Could we perhaps have a refined, more cultured version of commerce in Saudi Arabia? A clue to answering that question is hidden, once again, in our experiences of the country’s hospitality. On our third day in AlUla, we wandered about to one of the many date and citrus farms that this region is well-known for. Unlike in North America, we could not see any fences, and certainly, no cashier tills to ensure that visitors paid for the produce they collected. We asked the only person who lay reclining on one of the daybeds nearby what the farm rules were and whether we could enter.
He turned out to be the owner of the large farm, and he invited us to wander through his farms, and to eat as much fruit as we would like, straight off the trees.
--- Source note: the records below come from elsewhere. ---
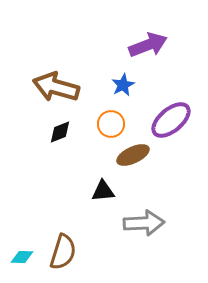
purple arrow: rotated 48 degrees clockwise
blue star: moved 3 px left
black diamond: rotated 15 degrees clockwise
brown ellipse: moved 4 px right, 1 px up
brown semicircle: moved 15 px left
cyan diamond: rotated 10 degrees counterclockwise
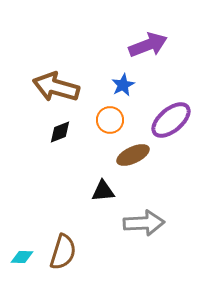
orange circle: moved 1 px left, 4 px up
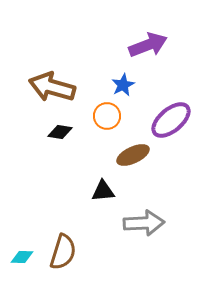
brown arrow: moved 4 px left
orange circle: moved 3 px left, 4 px up
black diamond: rotated 30 degrees clockwise
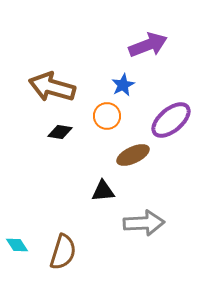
cyan diamond: moved 5 px left, 12 px up; rotated 55 degrees clockwise
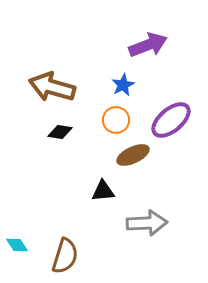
orange circle: moved 9 px right, 4 px down
gray arrow: moved 3 px right
brown semicircle: moved 2 px right, 4 px down
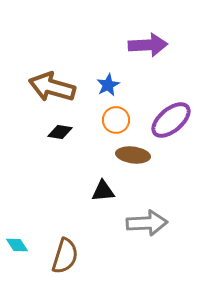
purple arrow: rotated 18 degrees clockwise
blue star: moved 15 px left
brown ellipse: rotated 32 degrees clockwise
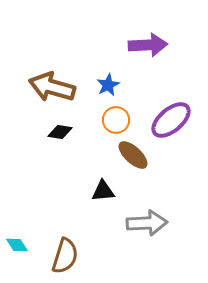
brown ellipse: rotated 36 degrees clockwise
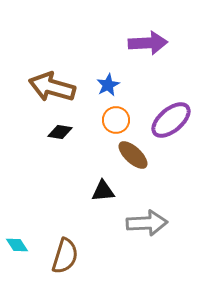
purple arrow: moved 2 px up
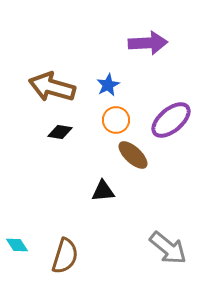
gray arrow: moved 21 px right, 25 px down; rotated 42 degrees clockwise
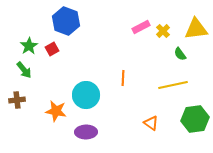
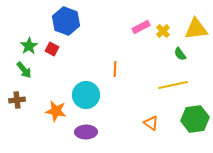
red square: rotated 32 degrees counterclockwise
orange line: moved 8 px left, 9 px up
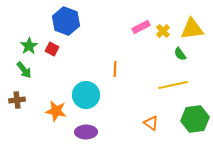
yellow triangle: moved 4 px left
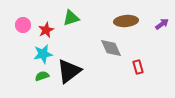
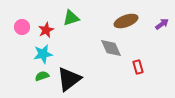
brown ellipse: rotated 15 degrees counterclockwise
pink circle: moved 1 px left, 2 px down
black triangle: moved 8 px down
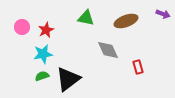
green triangle: moved 15 px right; rotated 30 degrees clockwise
purple arrow: moved 1 px right, 10 px up; rotated 56 degrees clockwise
gray diamond: moved 3 px left, 2 px down
black triangle: moved 1 px left
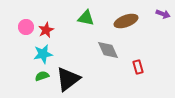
pink circle: moved 4 px right
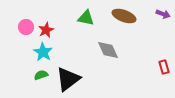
brown ellipse: moved 2 px left, 5 px up; rotated 40 degrees clockwise
cyan star: moved 2 px up; rotated 30 degrees counterclockwise
red rectangle: moved 26 px right
green semicircle: moved 1 px left, 1 px up
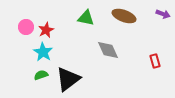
red rectangle: moved 9 px left, 6 px up
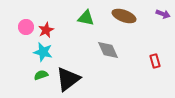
cyan star: rotated 18 degrees counterclockwise
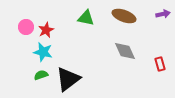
purple arrow: rotated 32 degrees counterclockwise
gray diamond: moved 17 px right, 1 px down
red rectangle: moved 5 px right, 3 px down
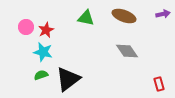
gray diamond: moved 2 px right; rotated 10 degrees counterclockwise
red rectangle: moved 1 px left, 20 px down
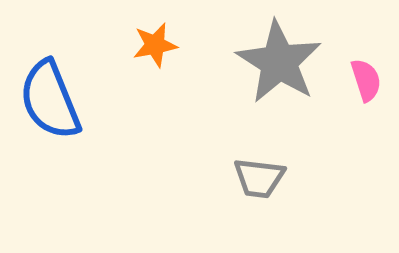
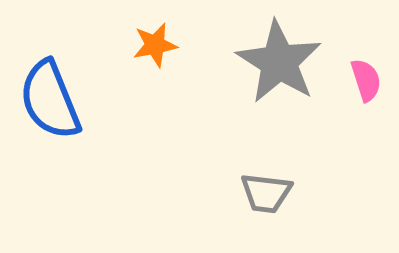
gray trapezoid: moved 7 px right, 15 px down
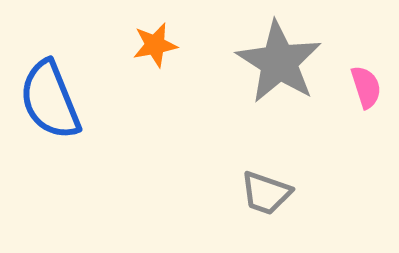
pink semicircle: moved 7 px down
gray trapezoid: rotated 12 degrees clockwise
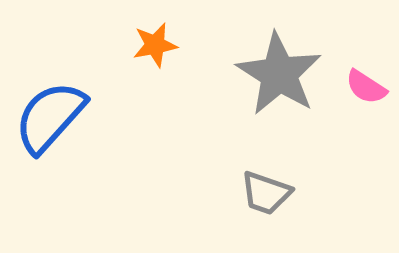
gray star: moved 12 px down
pink semicircle: rotated 141 degrees clockwise
blue semicircle: moved 17 px down; rotated 64 degrees clockwise
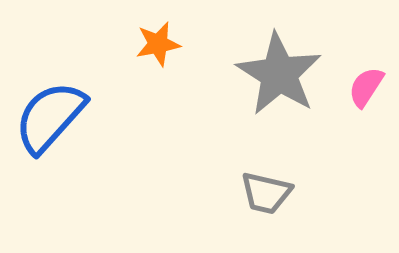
orange star: moved 3 px right, 1 px up
pink semicircle: rotated 90 degrees clockwise
gray trapezoid: rotated 6 degrees counterclockwise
All on the house! He was as surprised by our question, as we were by his generous response. I imagine a co-working space for entrepreneurs amidst one such farm, with high speed Wi-Fi, and where a team of founders is free to take a stroll through rows of date palms and citrus trees, mull over their latest idea, while absentmindedly plucking and eating juicy oranges. Quite a conducive environment to think beyond conventional business models, isn’t it? With its age-old culture of welcoming people, and drawing upon its abundant resources, Saudi Arabia may be poised for incubating a new type of entrepreneurship.